* _Supplied data_:

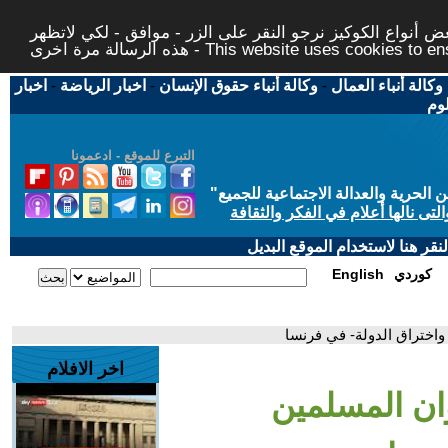
 أنواع الكوكيز نرجو النقر على الزر - موافق - لكي لاتظهر
This website uses cookies to ensure you ge
وكالة أنباء العمال
-
وكالة أنباء حقوق الإنسان
-
اخبار الرياضة
-
اخبار
لوم
التبرع للموقع - ادعمونا
حرية والعدالة الاجتماعية للجميع
"
تى نالها أعلام في الفكر والثقافة
قر هنا لاستخدام الموقع البديل
كوردي
English
 واختراق الدولة- في فرنسا
اخر الافلام
وان المسلمين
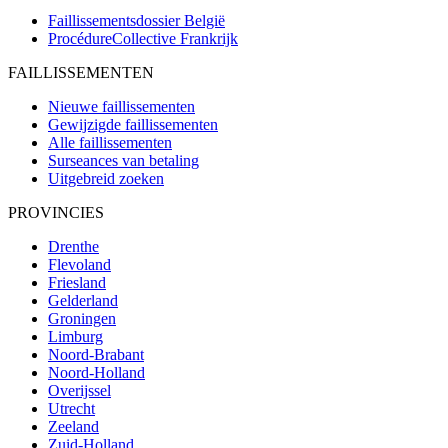
Faillissementsdossier
België
ProcédureCollective
Frankrijk
FAILLISSEMENTEN
Nieuwe faillissementen
Gewijzigde faillissementen
Alle faillissementen
Surseances van betaling
Uitgebreid zoeken
PROVINCIES
Drenthe
Flevoland
Friesland
Gelderland
Groningen
Limburg
Noord-Brabant
Noord-Holland
Overijssel
Utrecht
Zeeland
Zuid-Holland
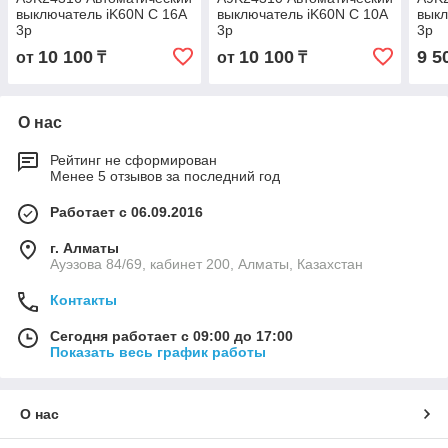
выключатель iK60N C 16A
выключатель iK60N C 10A
выкл
3p
3p
3p
10 100
10 100
9 5
от
₸
от
₸
О нас
Рейтинг не сформирован
Менее 5 отзывов за последний год
Работает с 06.09.2016
г. Алматы
Ауэзова 84/69, кабинет 200, Алматы, Казахстан
Контакты
Сегодня работает с 09:00 до 17:00
Показать весь график работы
О нас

* _Task_: Express every line of text from the records above as a single numbered list, leaving out the pictures and any blank lines.

* _Written answer_:
1.  أنواع الكوكيز نرجو النقر على الزر - موافق - لكي لاتظهر
2. This website uses cookies to ensure you ge
3. وكالة أنباء العمال
4. -
5. وكالة أنباء حقوق الإنسان
6. -
7. اخبار الرياضة
8. -
9. اخبار
10. لوم
11. التبرع للموقع - ادعمونا
12. حرية والعدالة الاجتماعية للجميع
13. "
14. تى نالها أعلام في الفكر والثقافة
15. قر هنا لاستخدام الموقع البديل
16. كوردي
17. English
18.  واختراق الدولة- في فرنسا
19. اخر الافلام
20. وان المسلمين
21. Faillissementsdossier
22. België
23. ProcédureCollective
24. Frankrijk
25. FAILLISSEMENTEN
26. Nieuwe faillissementen
27. Gewijzigde faillissementen
28. Alle faillissementen
29. Surseances van betaling
30. Uitgebreid zoeken
31. PROVINCIES
32. Drenthe
33. Flevoland
34. Friesland
35. Gelderland
36. Groningen
37. Limburg
38. Noord-Brabant
39. Noord-Holland
40. Overijssel
41. Utrecht
42. Zeeland
43. Zuid-Holland
44. выключатель iK60N C 16A
45. выключатель iK60N C 10A
46. выкл
47. 3p
48. 3p
49. 3p
50. 10 100
51. 10 100
52. 9 5
53. от
54. ₸
55. от
56. ₸
57. О нас
58. Рейтинг не сформирован
59. Менее 5 отзывов за последний год
60. Работает с 06.09.2016
61. г. Алматы
62. Ауэзова 84/69, кабинет 200, Алматы, Казахстан
63. Контакты
64. Сегодня работает с 09:00 до 17:00
65. Показать весь график работы
66. О нас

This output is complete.